● **What the task requires**:
Answer these from the essay on Banksy below:
1. In what city is Banksy based?
2. Which American conceptual artist inspired Banksy?
3. In what decade did Banksy's tag first appear?

● **Reading text**:
Monday, December 3, 2012

Wall and Peace


Wall and Peace[1]


Well, they started the fight and the wall is the weapon of choice to hit them back.

      Banksy, 2006


            If asked to reflect upon the concept of graffiti, there is no doubt that the majority of individuals – regardless of age, class, and ethnicity – would immediately associate the term with a historically and socially-constructed stigma of crime, delinquency, and vandalism. Resisting this stigma – as well as much larger and more complex opposing forces, emphasized throughout this essay – the graffiti art of Bristol-based Banksy is backed by highly regarded information, is famously satirical, and welcome to interpretation. While his sophisticated and often complex narratives demand both critique and celebration, they in turn serve to encourage Banksy’s fellow subjects to become aware of surrounding social, economic, and political forces. Thus, Banksy’s graffiti art is not just an often-undermined art form, but is also a platform for radical expression, response, and resistance to authority. Self-defining his work, Banksy explains in his bestseller, Wall and Piece, “[Imagine] a city that felt like a party where everyone was invited, not just the estate agents and barons of big business” (2006). The following review of Banksy’s graffiti art will provide an analysis of the historical, political, and social roots of his work. Although I will appropriately relate the symbolism and irony of Banksy to themes of power relations and social resistance throughout, considerable emphasis will be placed on the political significance of borders, as the walls of which not only act as physical barriers, but also as gateways to information, perspective, and voice.

Analysis
            While Banksy, like many graffiti artists, continues to mark territory and reject power implications of the physical environment, graffiti and street art are increasingly occupying the space between cultural criticism, art, and vandalism, which has the potential to provide both fans and passive “passer-bys” significant meaning if done so effectively (Branscome, 2011). Common pieces depict colourless uniformed men topped with seemingly out-of-place “smiley” faces. The expressions on these bright yellow faces, however, are not always smiling, perhaps representing shifting ideologies of time. According to Banksy, graffiti is not the lowest form of art, despite its reputation. On the contrary, it is often one of the most honest, well-informed, and thought-provoking forms of art, intentionally lacking elitism and hype. Using a city’s surfaces as his gallery, Banksy deems members of authority – usually the metropolitan police and the government – ineffective. As Branscome suggests, Banksy’s graffiti provokes subversion from within, as it “manages to hold up a double mirror to society” (2006). Inspired by American conceptual artist, Jenny Holzer, Banksy’s radical Post-Modernist and politically interventionist art genre is one of “high-street irony” (Branscome, 2011). Since Banksy’s tag first appeared in the 1980s, his work has only become more complex, as it targets individuals to subvert everyday expectations. Branscome furthers, “It stokes the collectors’ interest through the mischief of public spectacles, the subversion of clichés and convention” (2011). In the book previously referenced and further referred to throughout this review, words and images are conceived together to unfold as sophisticated narratives, which often then dramatize sequences of carefully staged and photographed street graffiti. In many ways, graffiti can thus extend to performance. Banksy’s chosen act includes painting, photographing or filming, and “making a permanent record of ephemerality” (Branscome, 2011).

● **Data section**:
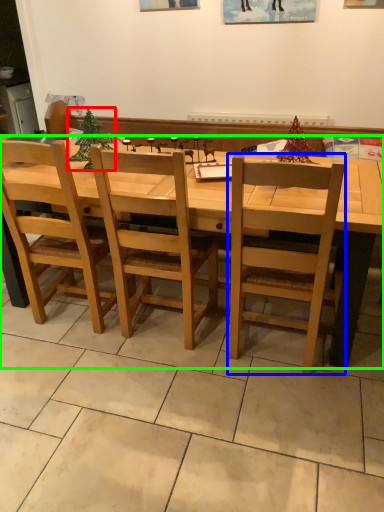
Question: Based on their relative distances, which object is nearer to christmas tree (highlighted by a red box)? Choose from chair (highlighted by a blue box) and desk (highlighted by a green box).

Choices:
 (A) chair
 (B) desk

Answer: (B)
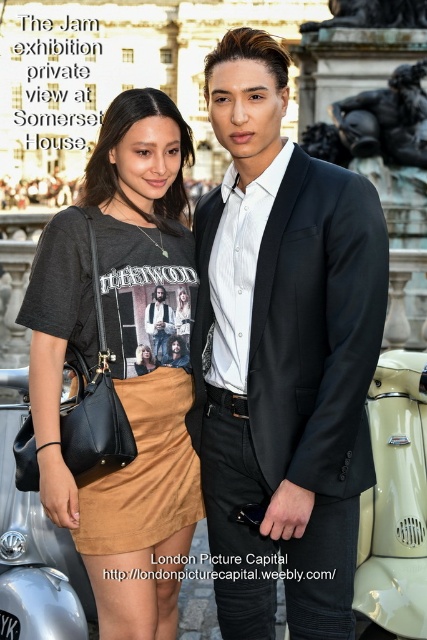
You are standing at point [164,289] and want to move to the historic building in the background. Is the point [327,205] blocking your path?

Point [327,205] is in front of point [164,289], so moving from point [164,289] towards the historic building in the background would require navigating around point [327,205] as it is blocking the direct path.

● **Correct response**:
1. Bristol
2. Jenny Holzer
3. The 1980s